* Exercise brief *
Single out the lines of the material that contain "size" and copy them.

──────────

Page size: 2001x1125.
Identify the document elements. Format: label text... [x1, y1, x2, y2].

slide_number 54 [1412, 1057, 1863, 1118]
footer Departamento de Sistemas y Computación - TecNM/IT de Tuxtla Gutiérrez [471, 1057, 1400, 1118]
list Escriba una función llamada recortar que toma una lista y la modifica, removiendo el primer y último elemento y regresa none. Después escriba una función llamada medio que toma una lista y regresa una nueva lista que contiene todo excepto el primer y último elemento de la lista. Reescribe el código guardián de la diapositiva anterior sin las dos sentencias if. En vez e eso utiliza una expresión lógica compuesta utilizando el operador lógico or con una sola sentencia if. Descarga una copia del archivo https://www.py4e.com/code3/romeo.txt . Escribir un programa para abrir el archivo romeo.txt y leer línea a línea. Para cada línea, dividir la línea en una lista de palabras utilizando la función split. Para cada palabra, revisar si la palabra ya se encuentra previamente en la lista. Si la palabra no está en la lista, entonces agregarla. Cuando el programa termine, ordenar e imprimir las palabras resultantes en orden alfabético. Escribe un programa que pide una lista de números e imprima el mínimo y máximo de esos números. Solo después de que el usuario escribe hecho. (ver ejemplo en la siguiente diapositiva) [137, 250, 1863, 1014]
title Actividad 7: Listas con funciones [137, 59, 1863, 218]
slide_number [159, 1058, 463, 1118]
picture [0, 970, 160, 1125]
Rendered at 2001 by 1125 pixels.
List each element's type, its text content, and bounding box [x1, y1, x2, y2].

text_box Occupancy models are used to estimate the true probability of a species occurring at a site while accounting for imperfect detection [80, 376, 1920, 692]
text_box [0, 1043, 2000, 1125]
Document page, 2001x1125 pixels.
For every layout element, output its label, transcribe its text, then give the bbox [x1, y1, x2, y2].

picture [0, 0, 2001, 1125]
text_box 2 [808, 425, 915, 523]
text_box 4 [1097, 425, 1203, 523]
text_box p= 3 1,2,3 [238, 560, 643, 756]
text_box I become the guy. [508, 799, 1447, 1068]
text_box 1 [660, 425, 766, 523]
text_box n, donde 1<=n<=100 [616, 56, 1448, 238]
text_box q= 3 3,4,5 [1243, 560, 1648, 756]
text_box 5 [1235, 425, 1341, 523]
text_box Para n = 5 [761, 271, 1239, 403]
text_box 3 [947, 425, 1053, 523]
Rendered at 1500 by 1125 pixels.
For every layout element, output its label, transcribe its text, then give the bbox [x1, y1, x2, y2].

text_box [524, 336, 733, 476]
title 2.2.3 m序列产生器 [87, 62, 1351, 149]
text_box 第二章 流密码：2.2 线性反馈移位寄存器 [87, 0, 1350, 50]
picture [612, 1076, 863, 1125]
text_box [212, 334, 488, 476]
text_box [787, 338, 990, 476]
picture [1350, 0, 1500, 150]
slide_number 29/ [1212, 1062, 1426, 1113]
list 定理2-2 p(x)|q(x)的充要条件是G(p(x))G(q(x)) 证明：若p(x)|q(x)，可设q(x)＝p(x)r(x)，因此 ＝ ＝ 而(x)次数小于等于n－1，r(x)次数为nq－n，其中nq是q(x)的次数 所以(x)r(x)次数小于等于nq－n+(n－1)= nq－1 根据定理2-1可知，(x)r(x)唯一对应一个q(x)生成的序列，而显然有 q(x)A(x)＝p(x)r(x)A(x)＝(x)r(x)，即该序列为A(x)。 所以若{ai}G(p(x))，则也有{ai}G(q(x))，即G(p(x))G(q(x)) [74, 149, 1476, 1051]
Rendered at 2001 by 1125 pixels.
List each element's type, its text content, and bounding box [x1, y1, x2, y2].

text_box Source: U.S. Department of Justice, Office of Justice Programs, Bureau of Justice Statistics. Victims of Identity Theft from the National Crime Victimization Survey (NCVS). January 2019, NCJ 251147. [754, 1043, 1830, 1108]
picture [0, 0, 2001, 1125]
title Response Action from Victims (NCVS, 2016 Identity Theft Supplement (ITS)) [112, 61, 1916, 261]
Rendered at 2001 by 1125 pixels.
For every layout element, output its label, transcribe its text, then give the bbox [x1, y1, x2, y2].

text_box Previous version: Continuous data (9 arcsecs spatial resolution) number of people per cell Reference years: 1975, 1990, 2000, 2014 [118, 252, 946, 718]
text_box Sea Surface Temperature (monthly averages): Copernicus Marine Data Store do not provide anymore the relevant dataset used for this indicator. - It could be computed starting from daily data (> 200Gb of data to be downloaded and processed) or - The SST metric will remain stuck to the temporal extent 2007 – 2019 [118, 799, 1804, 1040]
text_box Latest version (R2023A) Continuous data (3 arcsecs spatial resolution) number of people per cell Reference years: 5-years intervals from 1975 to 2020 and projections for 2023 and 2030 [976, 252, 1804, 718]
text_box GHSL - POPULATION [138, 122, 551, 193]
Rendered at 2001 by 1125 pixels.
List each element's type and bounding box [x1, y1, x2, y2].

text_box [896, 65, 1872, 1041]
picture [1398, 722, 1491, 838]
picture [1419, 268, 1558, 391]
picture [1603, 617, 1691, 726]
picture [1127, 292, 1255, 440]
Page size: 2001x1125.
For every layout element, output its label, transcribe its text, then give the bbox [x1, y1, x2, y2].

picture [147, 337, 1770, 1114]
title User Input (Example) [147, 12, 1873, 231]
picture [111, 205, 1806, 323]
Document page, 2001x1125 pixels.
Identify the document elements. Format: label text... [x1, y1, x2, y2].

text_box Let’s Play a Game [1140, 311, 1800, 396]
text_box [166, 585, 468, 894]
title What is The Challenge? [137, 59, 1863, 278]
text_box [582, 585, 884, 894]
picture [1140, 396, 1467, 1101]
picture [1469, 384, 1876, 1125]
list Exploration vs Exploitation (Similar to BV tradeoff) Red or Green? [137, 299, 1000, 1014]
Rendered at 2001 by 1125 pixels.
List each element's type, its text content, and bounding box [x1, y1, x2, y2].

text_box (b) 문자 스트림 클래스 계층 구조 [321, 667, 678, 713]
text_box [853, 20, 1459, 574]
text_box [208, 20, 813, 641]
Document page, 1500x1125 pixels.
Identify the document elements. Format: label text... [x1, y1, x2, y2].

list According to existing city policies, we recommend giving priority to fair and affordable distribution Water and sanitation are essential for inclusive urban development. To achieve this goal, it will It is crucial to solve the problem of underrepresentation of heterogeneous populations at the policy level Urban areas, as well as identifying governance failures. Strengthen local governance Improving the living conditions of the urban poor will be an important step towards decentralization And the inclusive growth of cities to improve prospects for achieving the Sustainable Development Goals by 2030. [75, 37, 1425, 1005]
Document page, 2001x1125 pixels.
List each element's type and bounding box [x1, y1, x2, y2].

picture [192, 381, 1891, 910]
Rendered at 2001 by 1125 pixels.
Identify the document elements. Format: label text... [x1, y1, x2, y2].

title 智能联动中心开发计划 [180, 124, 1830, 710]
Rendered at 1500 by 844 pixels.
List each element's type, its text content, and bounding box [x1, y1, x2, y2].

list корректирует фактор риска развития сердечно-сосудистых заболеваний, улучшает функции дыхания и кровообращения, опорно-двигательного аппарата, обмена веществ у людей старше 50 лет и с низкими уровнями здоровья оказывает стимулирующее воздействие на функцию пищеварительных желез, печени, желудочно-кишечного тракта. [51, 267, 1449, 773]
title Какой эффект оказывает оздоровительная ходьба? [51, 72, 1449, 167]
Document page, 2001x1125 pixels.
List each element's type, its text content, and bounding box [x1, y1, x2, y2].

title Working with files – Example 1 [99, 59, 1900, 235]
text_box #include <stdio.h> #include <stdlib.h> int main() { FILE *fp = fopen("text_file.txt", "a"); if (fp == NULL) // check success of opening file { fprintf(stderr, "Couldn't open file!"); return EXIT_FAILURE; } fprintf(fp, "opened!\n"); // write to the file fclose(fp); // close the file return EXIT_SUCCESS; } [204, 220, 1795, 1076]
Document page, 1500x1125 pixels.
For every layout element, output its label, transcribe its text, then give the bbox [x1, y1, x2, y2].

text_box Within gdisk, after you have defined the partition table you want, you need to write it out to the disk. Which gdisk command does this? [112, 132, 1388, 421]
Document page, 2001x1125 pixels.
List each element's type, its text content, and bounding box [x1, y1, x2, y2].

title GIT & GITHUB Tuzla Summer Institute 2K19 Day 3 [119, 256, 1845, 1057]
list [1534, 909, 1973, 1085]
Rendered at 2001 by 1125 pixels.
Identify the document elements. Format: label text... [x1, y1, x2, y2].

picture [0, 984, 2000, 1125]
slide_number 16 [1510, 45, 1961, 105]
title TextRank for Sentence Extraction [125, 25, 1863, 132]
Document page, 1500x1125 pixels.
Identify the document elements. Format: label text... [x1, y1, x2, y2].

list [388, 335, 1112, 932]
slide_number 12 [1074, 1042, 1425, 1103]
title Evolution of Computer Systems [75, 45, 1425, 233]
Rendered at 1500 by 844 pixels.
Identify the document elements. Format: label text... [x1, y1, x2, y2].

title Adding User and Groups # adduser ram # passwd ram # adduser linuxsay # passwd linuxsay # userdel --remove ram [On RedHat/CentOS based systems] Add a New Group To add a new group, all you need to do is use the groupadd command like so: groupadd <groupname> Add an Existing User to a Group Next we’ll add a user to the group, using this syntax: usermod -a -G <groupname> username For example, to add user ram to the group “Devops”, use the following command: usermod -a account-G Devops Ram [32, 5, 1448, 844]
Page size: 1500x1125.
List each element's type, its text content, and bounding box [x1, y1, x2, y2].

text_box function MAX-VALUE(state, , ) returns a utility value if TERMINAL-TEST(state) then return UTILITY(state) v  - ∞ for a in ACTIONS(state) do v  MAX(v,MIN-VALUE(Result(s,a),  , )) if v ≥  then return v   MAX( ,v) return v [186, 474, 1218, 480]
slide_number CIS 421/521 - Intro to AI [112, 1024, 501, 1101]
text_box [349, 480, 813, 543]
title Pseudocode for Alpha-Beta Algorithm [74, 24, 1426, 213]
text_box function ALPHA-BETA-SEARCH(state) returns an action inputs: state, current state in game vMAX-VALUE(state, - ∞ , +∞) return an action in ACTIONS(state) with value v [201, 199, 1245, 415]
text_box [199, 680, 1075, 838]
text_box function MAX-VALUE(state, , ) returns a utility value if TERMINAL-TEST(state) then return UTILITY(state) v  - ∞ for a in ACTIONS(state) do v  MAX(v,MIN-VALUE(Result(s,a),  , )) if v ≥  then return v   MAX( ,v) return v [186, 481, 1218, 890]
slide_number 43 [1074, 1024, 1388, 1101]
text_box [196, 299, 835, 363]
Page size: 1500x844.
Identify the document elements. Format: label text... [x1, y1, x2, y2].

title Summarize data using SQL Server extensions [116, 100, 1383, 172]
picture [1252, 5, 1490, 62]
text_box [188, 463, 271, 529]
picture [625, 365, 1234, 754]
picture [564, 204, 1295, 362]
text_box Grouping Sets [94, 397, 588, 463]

──────────

* Task output *
Page size: 2001x1125.
Page size: 2001x1125.
Page size: 1500x1125.
Page size: 1500x844.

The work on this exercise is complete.